Au terme d'un chantage, Jacquinot recouvre son droit, et les deux femme la raison: la femme s'engage à demeurer servante, "Comme par droict il appartient", et la mère déclare: "Sien mesnaige y a discorde, on ne sçauroit fructifier". Le rire s'atténue pour faire place à la morale de la fin:
"Aussi je veulx certifier
Que le cas est à femme laict
Faire de son maistre son varlet
Tant soit sot ou mal aprins."
RÉSUMÉ
Jacquinot se plaint de son ménage que sa femme et sa belle-mère dirigent impérieusement, et entend bien reconquérir son emprise sur le foyer. Entrent les deux femmes qui soutiennent qu'un bon mari doit obéir à sa femme. Déplorant que sa femme lui "commande trop de negoces", Jacquinot est contré par sa belle-mère qui rétorque qu'il doit prendre un rôlet pour y consigner ses tâches. Jacquinot s'exécute, et inscrit tout ce que lui dicte sa femme. S'opposant à plusieurs articles, il s'incline tout de même, pressé et menacé par les deux femmes. Après une longue dictée, il signe et se promet de ne jamais faire autre chose que ce qui figure sur ledit rôlet.

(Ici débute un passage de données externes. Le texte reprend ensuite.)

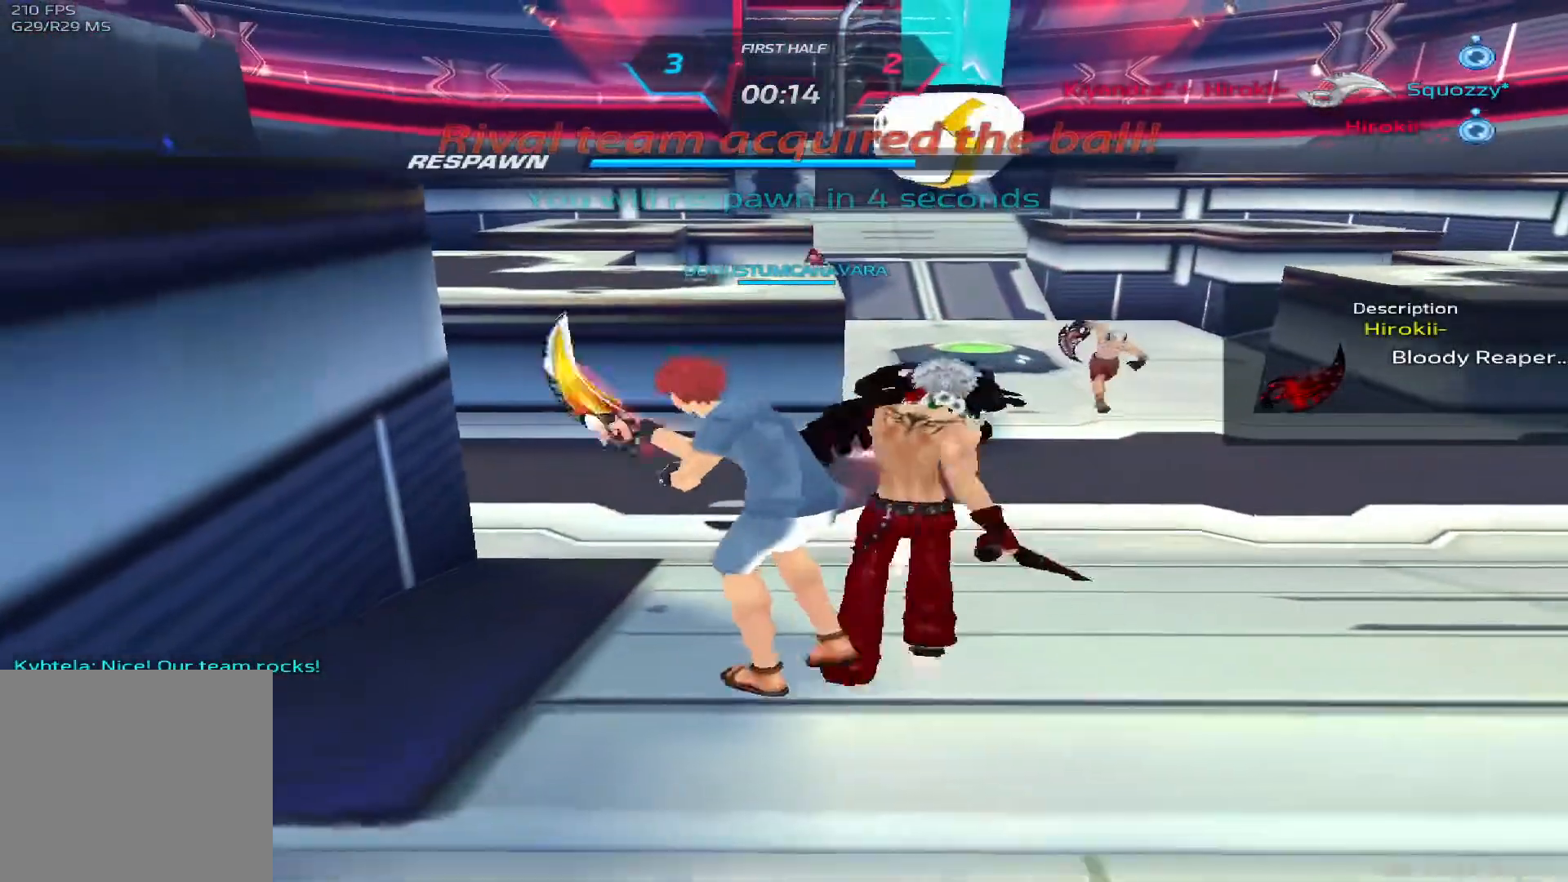
{"keys": [], "events": []}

Après avoir été giflé et avoir reçu du linge sale à la figure, parce qu'il avait affirmé que laver le linge n'était pas inscrit dans son rôlet et avait rechigné à la besogne, Jacquinot fait tomber sa femme dans le cuvier (grand bac à linge) en tirant brutalement sur un drap. Empêtrée dans ses habits trempés, la femme se lamente désespérément et enjoint son mari de venir à son secours. Et Jacquinot de passer en revue toutes ses instructions et de répondre inlassablement: "Cela n'est point à mon roulet". Tandis que la femme, tentant tous les recours, mêle les supplications aux remontrances, et affecte une mort imminente, Jacquinot reste de marbre, se refuse même à aller chercher quelque valet, ressassant la même rengaine. Entre la mère à qui Jacquinot apprend que tout est "Tresbien, puis que sa femme est morte". Elle appelle en vain son gendre pour secourir sa fille, mais Jacquinot réplique qu'il le fera pas avant qu'on lui promette qu'il sera désormais le maître du logis. Les deux femmes s'empressent de le lui accorder.